Quantitative Verification of Finite-Time Constrained Occupation Measures for Continuous-time Stochastic Systems
Researchers introduce a mathematical method to prove robots will spend enough time in target zones without violating safety rules.
Researchers Bai Xue and C.-H. Luke Ong have introduced a novel mathematical framework for verifying the safety and performance of autonomous systems governed by stochastic differential equations (SDEs). Published on arXiv, their work addresses a critical gap in classical verification, which typically focuses on whether a system reaches a target. Instead, their method quantifies the probability that a system, like a drone or a chemical reactor, accumulates a required amount of time within a specific operational zone while never violating predefined safety boundaries. This is essential for real-world tasks such as persistent surveillance, where a drone must loiter over an area, or wireless charging, where a device must remain in a charging field for a sufficient duration.
The core innovation is a barrier-certificate framework that derives three distinct classes of mathematical certificates: one for computing upper bounds and two for computing lower bounds on the probability of satisfying these 'cumulative specifications.' By modeling a 'stopped process' that freezes the system's state if it hits a safety boundary, the method provides rigorous guarantees. The approaches are validated through numerical examples implemented using semidefinite programming, a type of convex optimization, making the theoretical proofs computationally tractable.

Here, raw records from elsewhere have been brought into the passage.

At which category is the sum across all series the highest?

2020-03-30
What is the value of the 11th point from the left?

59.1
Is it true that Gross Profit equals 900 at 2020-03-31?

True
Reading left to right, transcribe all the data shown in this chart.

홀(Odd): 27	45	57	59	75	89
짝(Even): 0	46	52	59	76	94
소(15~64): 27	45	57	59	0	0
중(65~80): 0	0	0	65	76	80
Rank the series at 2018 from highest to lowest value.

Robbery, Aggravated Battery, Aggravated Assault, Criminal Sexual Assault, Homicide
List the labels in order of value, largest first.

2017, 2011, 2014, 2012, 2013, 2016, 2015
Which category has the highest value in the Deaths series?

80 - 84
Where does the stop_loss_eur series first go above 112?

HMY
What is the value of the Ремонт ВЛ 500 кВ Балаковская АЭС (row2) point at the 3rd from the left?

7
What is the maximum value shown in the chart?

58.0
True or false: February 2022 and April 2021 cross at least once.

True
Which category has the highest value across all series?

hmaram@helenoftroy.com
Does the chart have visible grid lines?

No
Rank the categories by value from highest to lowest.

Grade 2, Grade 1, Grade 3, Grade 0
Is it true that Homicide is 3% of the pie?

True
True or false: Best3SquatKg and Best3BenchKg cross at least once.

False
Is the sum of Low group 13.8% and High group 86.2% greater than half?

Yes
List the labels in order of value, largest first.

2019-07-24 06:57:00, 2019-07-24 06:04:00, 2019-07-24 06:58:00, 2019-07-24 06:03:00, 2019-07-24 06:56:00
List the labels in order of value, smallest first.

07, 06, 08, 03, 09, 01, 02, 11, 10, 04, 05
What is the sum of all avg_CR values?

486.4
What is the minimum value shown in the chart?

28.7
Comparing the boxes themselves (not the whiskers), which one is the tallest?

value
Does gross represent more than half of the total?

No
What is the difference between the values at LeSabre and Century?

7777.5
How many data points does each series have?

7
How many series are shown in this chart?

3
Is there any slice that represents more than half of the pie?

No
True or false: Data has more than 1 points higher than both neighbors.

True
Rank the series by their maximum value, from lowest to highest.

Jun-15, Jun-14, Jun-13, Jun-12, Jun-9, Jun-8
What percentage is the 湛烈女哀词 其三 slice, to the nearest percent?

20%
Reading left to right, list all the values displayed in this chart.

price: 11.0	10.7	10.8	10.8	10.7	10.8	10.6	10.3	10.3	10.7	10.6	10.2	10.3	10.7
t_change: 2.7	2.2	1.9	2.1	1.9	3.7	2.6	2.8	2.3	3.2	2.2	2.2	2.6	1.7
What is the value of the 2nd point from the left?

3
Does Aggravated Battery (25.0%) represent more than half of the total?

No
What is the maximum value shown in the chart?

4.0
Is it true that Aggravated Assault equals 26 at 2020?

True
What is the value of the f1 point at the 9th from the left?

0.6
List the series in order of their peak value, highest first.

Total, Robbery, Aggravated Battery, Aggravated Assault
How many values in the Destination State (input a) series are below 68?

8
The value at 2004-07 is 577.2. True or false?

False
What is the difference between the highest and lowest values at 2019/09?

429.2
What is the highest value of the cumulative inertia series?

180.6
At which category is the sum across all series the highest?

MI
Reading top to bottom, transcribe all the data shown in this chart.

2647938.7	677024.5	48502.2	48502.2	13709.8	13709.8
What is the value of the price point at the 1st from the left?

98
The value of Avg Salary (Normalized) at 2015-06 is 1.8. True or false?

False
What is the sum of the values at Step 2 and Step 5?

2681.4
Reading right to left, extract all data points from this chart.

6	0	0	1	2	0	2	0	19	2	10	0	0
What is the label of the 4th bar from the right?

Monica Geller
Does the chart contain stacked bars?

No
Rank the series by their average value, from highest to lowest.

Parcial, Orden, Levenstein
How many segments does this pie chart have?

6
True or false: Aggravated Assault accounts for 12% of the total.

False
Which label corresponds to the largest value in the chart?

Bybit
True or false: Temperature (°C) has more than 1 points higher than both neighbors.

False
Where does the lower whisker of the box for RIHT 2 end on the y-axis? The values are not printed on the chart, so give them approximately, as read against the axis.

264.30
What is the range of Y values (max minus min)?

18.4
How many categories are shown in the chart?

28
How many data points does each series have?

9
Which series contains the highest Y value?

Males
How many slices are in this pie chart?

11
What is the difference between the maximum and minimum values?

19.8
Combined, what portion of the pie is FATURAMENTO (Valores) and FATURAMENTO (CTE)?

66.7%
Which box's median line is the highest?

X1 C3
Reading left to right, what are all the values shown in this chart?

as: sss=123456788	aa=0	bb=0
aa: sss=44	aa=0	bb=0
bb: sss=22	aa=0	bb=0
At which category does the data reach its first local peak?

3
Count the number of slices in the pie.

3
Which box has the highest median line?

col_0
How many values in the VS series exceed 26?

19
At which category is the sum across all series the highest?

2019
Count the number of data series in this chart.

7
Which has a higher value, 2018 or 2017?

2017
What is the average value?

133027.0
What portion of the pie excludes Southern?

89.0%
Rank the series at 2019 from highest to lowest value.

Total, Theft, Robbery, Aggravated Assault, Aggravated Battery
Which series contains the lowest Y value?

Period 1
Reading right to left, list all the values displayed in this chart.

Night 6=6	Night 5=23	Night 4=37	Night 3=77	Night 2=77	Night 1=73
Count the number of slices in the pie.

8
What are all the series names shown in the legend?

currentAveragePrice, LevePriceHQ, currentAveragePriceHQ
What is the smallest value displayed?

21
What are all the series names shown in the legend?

This work fundamentally shifts verification from analyzing one-time events to ensuring sustained, safe operation over time, providing a more robust foundation for deploying autonomous systems in uncertain environments.
- Shifts focus from single-event reachability to verifying cumulative time spent in target regions for tasks like surveillance and mixing.
- Introduces three classes of barrier certificates to compute rigorous upper and lower probability bounds for system safety and performance.
- Uses a 'stopped process' model and semidefinite programming for practical, computationally validated implementation.
Why It Matters
Provides a mathematical foundation for proving complex autonomous systems are both effective and safe over extended operations, crucial for real-world deployment.